**EXERCISE 1**.
Answer from the news item on labor and birth nursing care:
(a) In which journal and issue was the study published?
(b) How many nurses answered the Perinatal Misscare Survey, and from how many hospitals?
(c) Which hospital is Kathleen Rice Simpson from?
**EXERCISE 2**. Extend the news item on labor and birth nursing care with a paragraph that picks up after its final sentence.

Findings link nursing care to skin-to-skin contact, breastfeeding, recovery care
FRIDAY, Oct. 23, 2020 (HealthDay News) — Adequate nursing resources during labor and birth aid maternal and infant health outcomes, according to a study published in the September/October issue of the American Journal of Maternal/Child Nursing.
Kathleen Rice Simpson, Ph.D., from Mercy Hospital Saint Louis, and colleagues used the Perinatal Misscare Survey of 512 labor and birth nurses from 36 hospitals in three states to assess missed nursing care and their maternity units’ adherence to the Association of Women’s Health, Obstetric and Neonatal Nurses (AWHONN 2010) nurse staffing guidelines for care during labor and birth.

**SUPPLIED MATERIAL**.
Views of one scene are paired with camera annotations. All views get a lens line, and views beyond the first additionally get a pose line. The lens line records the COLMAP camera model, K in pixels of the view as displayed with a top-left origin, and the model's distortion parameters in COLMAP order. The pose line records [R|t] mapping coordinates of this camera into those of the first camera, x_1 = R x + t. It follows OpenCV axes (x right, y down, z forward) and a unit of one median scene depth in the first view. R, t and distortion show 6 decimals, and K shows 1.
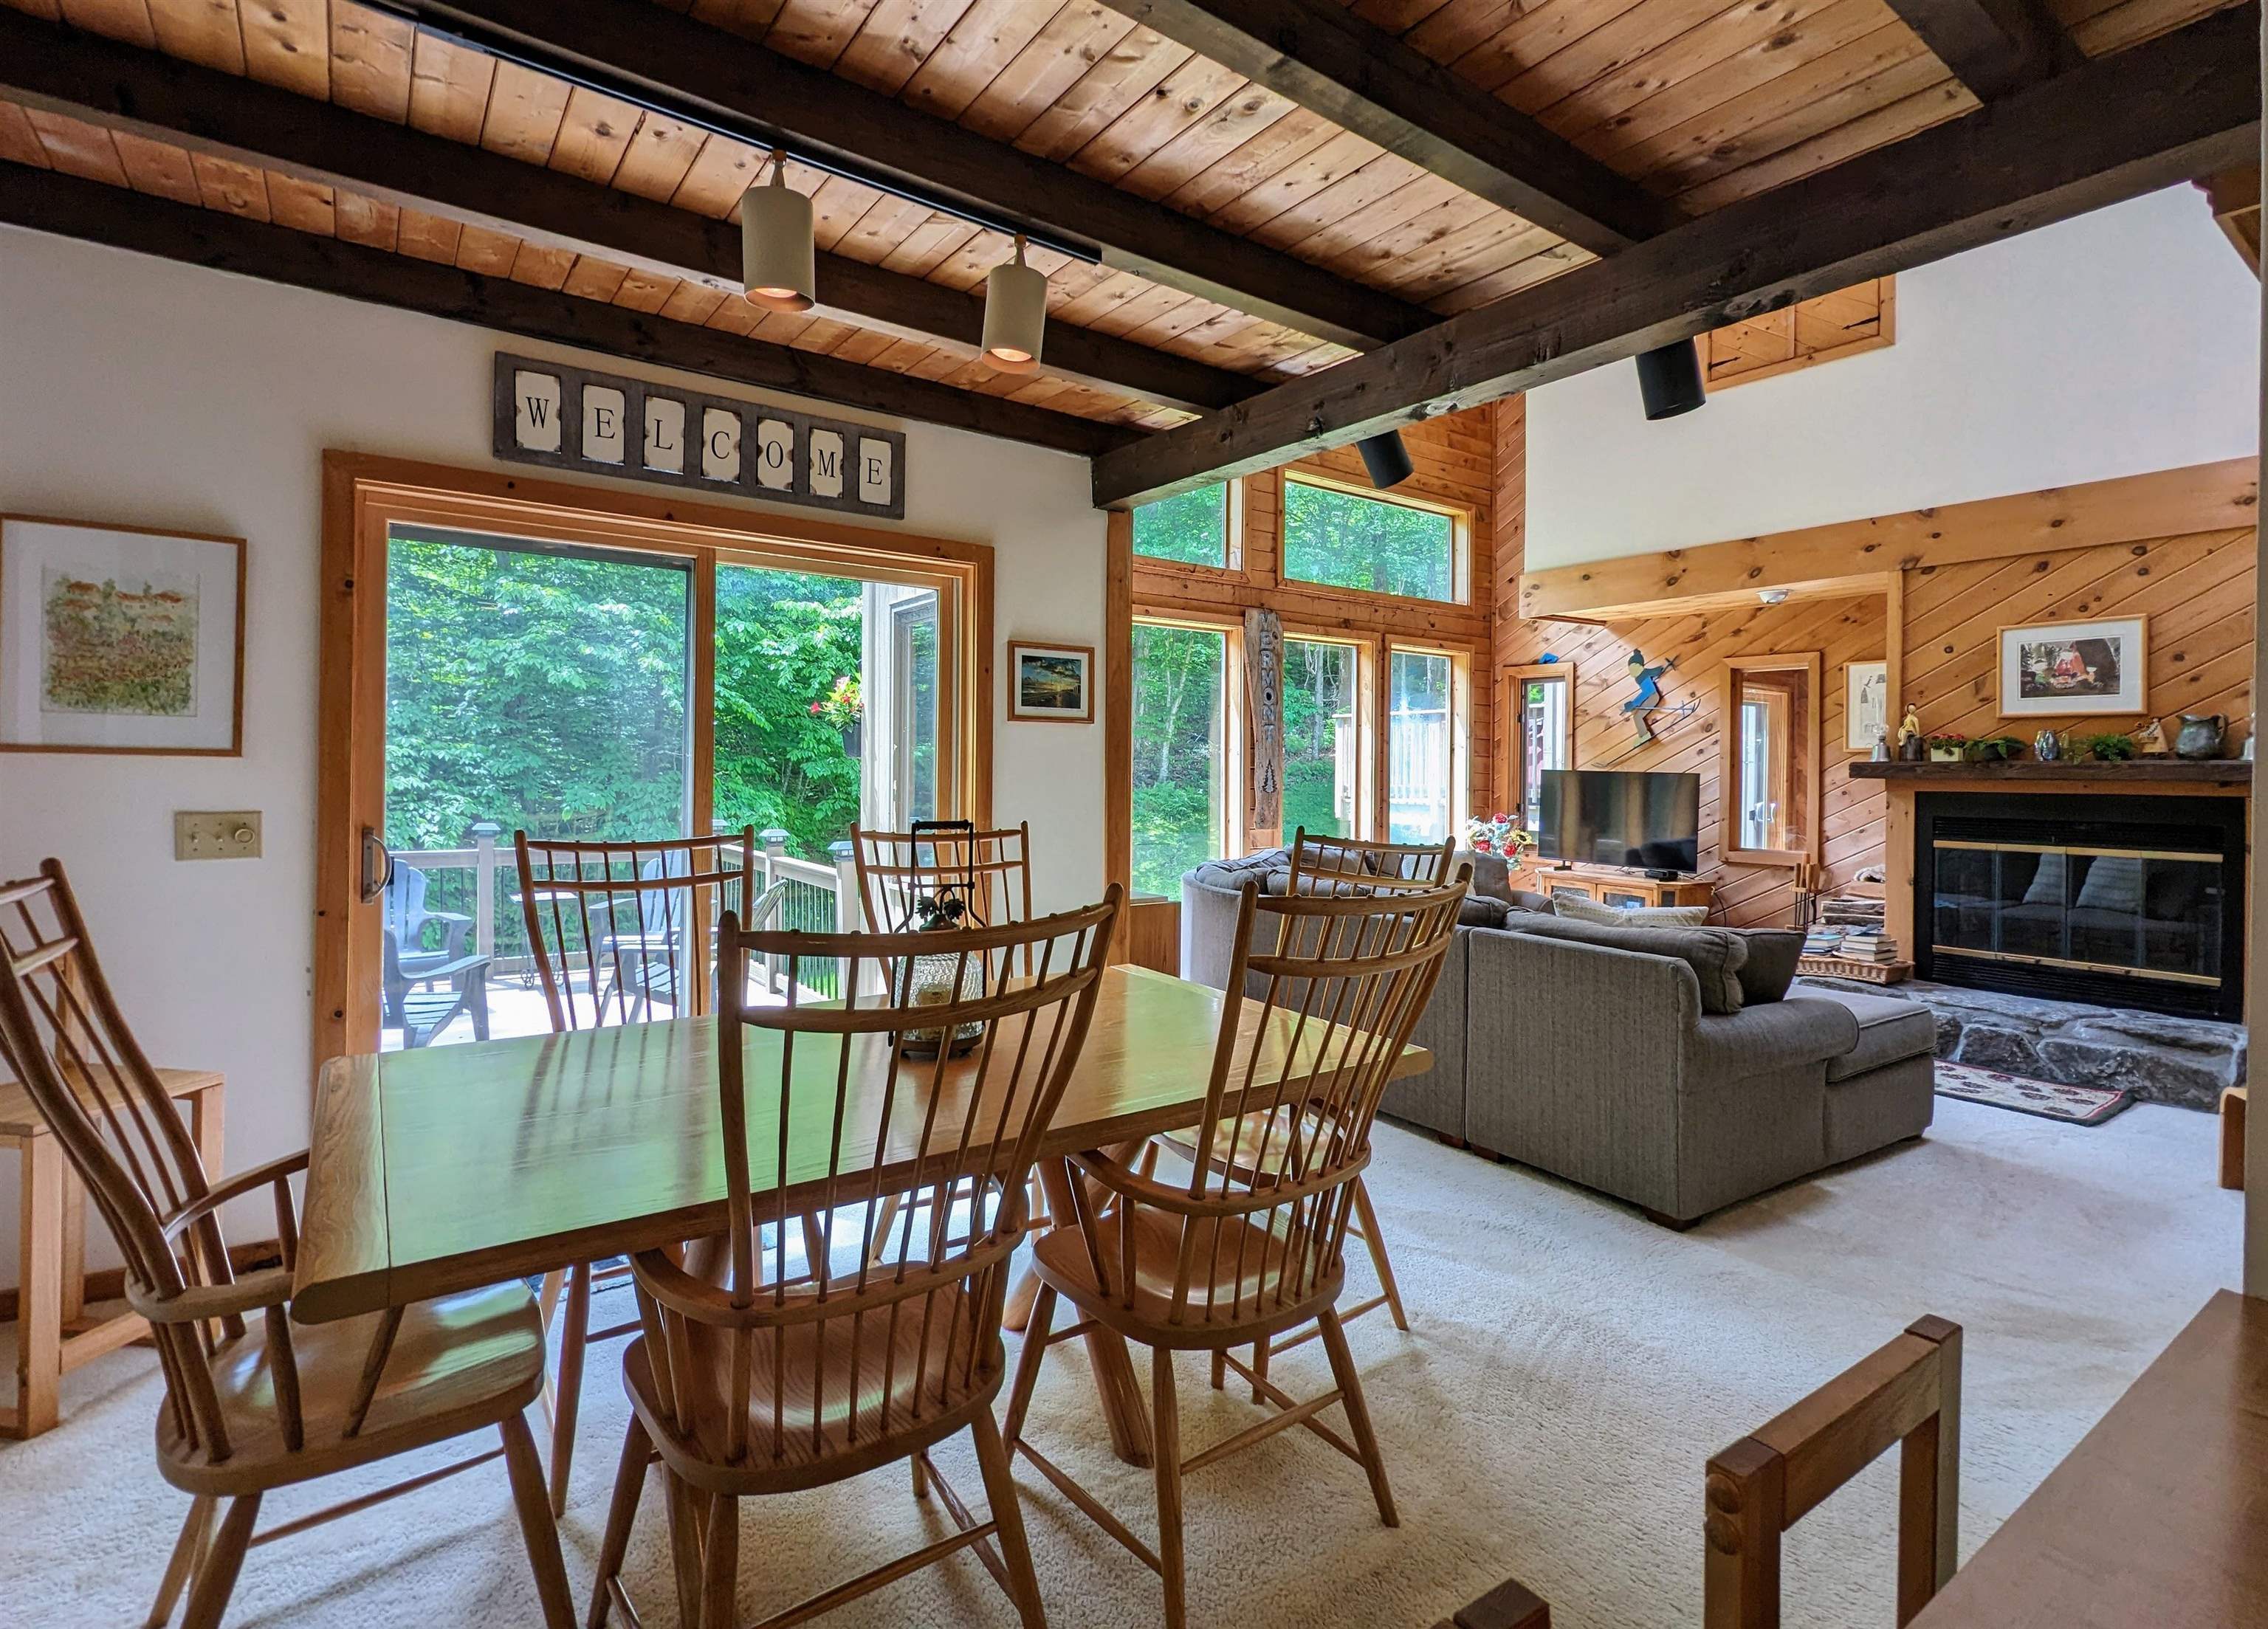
lens RADIAL K [[1092.8, 0, 1137.6], [0, 1092.8, 772.1], [0, 0, 1]] dist [0.008634, -0.004988]
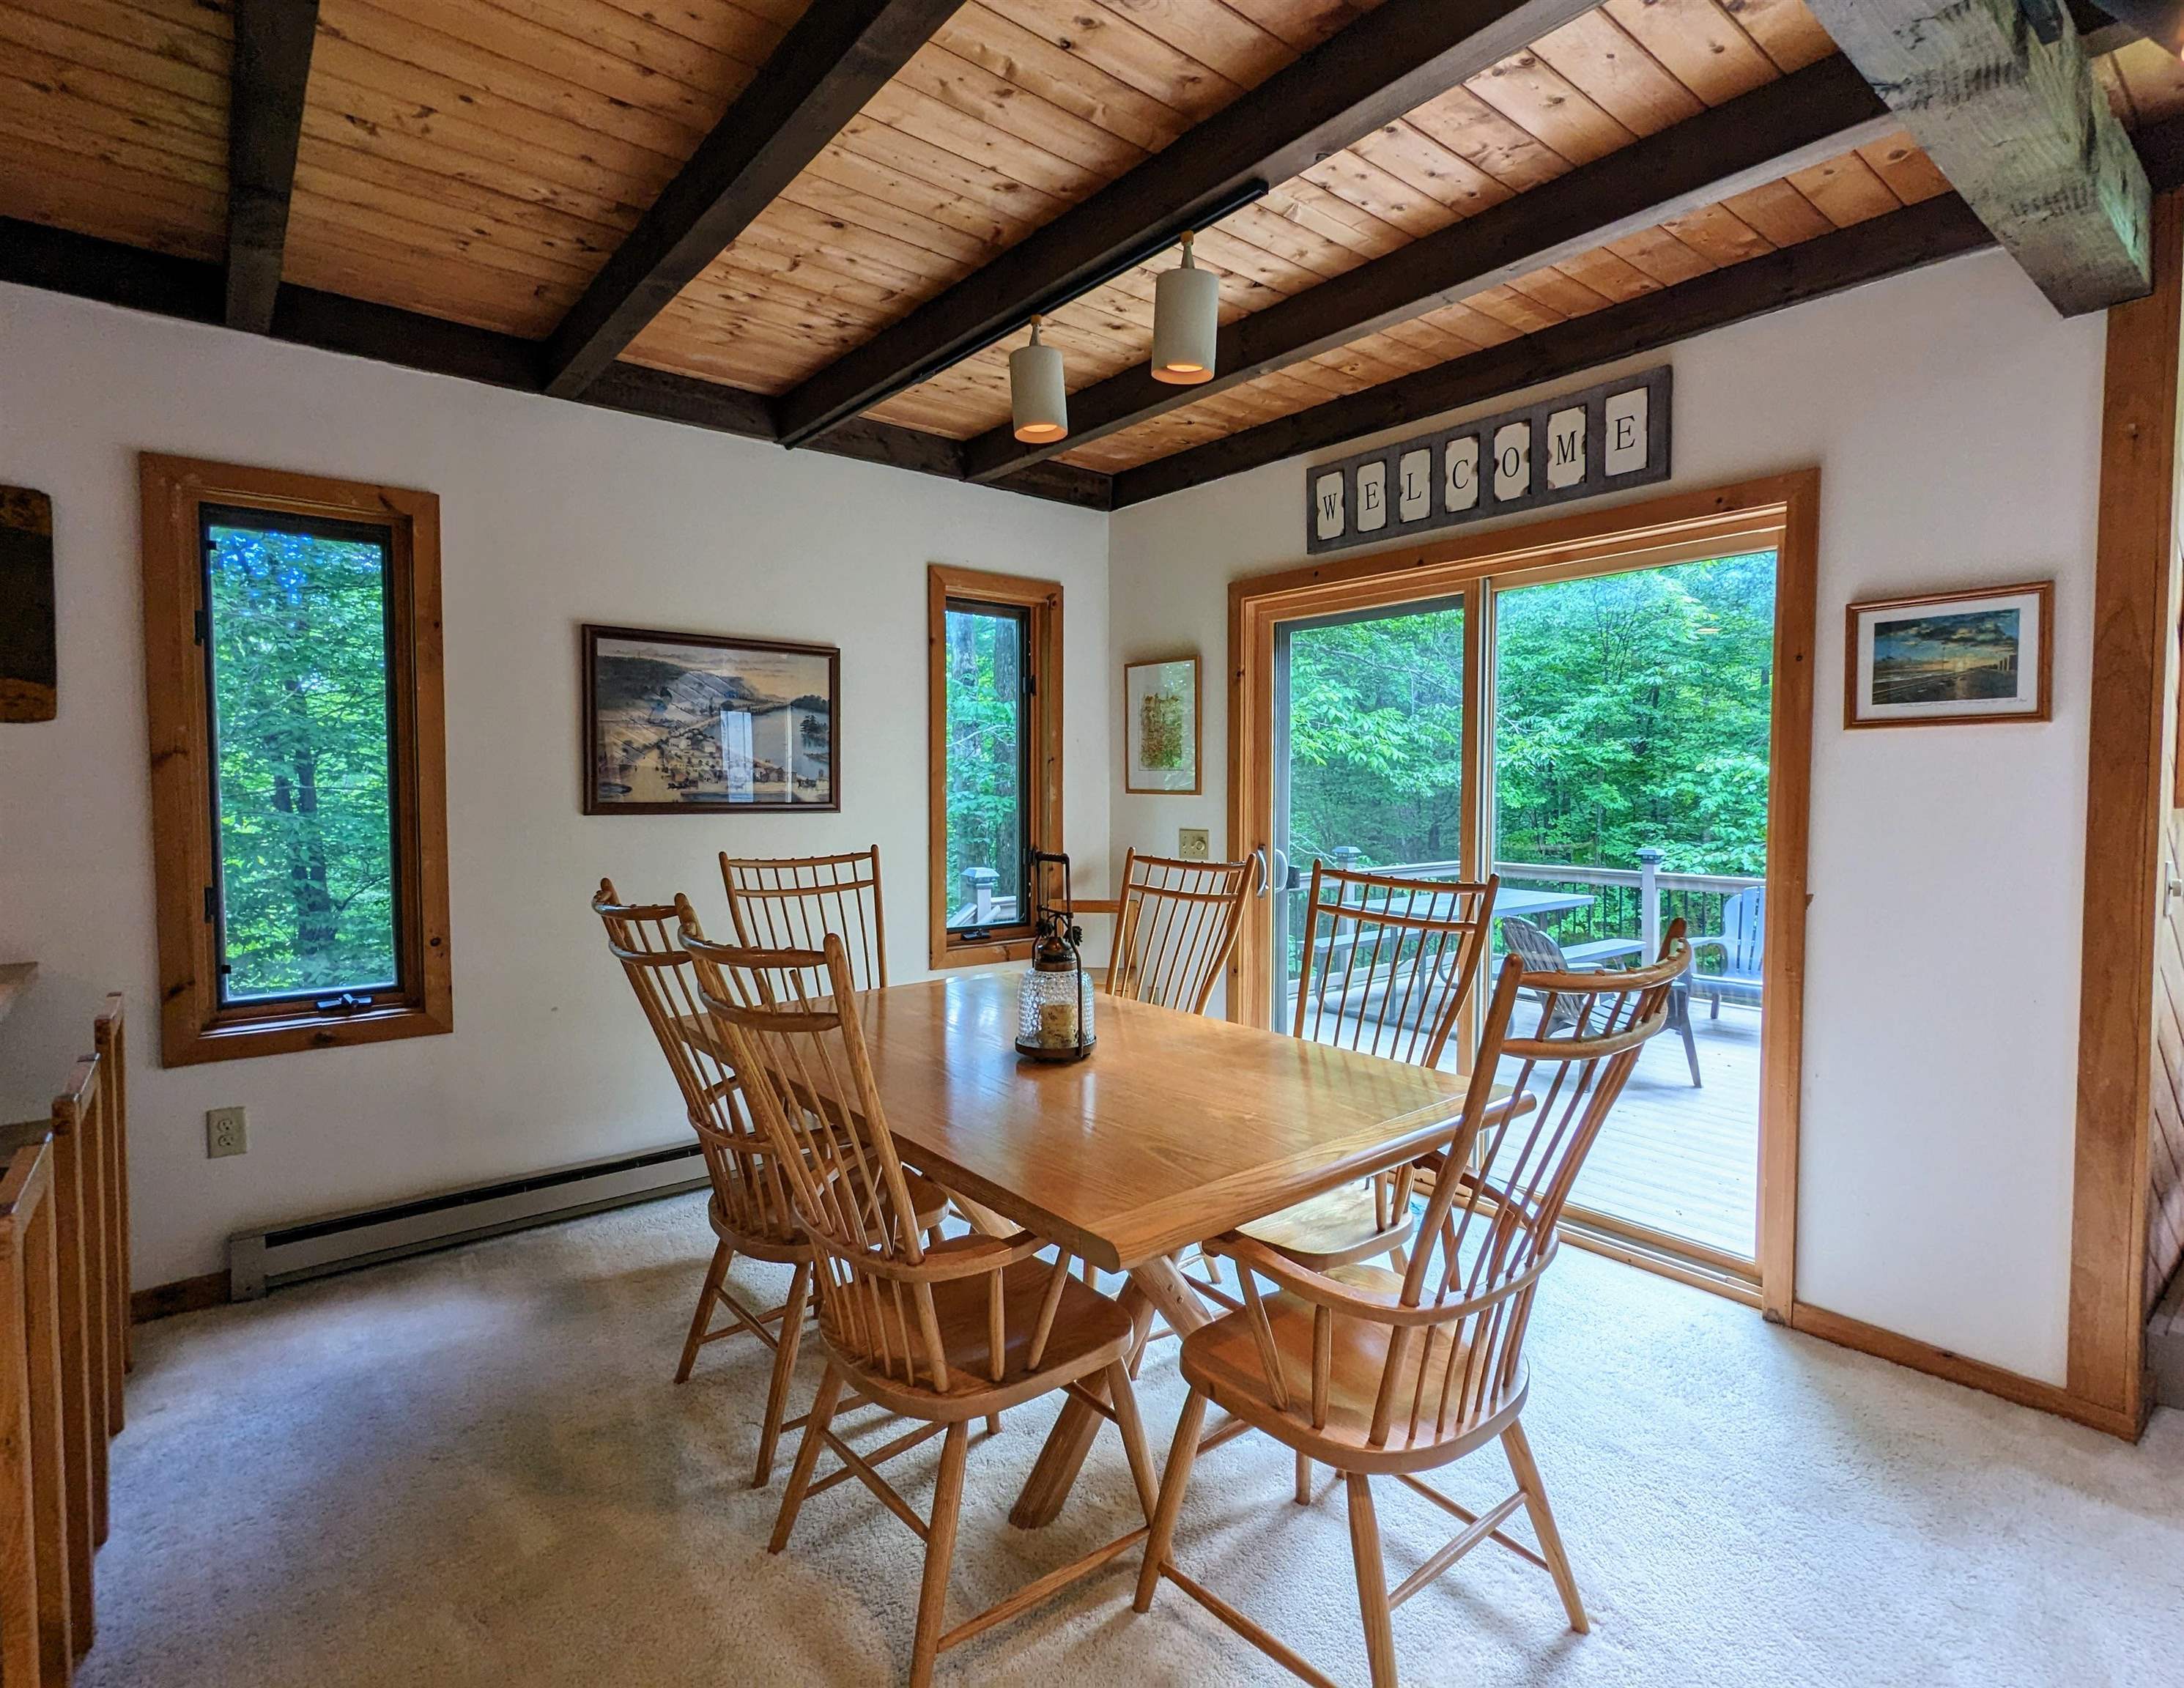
lens RADIAL K [[1088.9, 0, 1099.9], [0, 1088.9, 838.9], [0, 0, 1]] dist [-0.003035, -0.000193]
pose [[0.070308, 0.034100, -0.996942, 0.571526], [-0.005279, 0.999414, 0.033813, -0.001964], [0.997511, 0.002885, 0.070447, 0.593939]]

**RESPONSE 1**.
(a) The September/October issue of the American Journal of Maternal/Child Nursing.
(b) 512 labor and birth nurses from 36 hospitals.
(c) Mercy Hospital Saint Louis.

**RESPONSE 2**.
The researchers found that the mean exclusive breast milk feeding rate was 53 percent (range, 13 to 76 percent). On average, skin-to-skin care, breastfeeding within one hour of birth, and appropriate recovery care were occasionally missed (2.33 to 2.46 on a 4-point scale). Adherence with overall staffing guidelines was associated with the Joint Commission Perinatal Care Measure (PC-05). PC-05 was independently predicted by missed nursing care when adjusting for staffing guideline adherence, perceived quality, mean age of respondents, and nurse burnout.
“The hospital leadership team may be able to improve the health of newborns in their communities by investing in nursing care during labor and birth that is consistent with the AWHONN (2010) nurse staffing guidelines,” the authors write.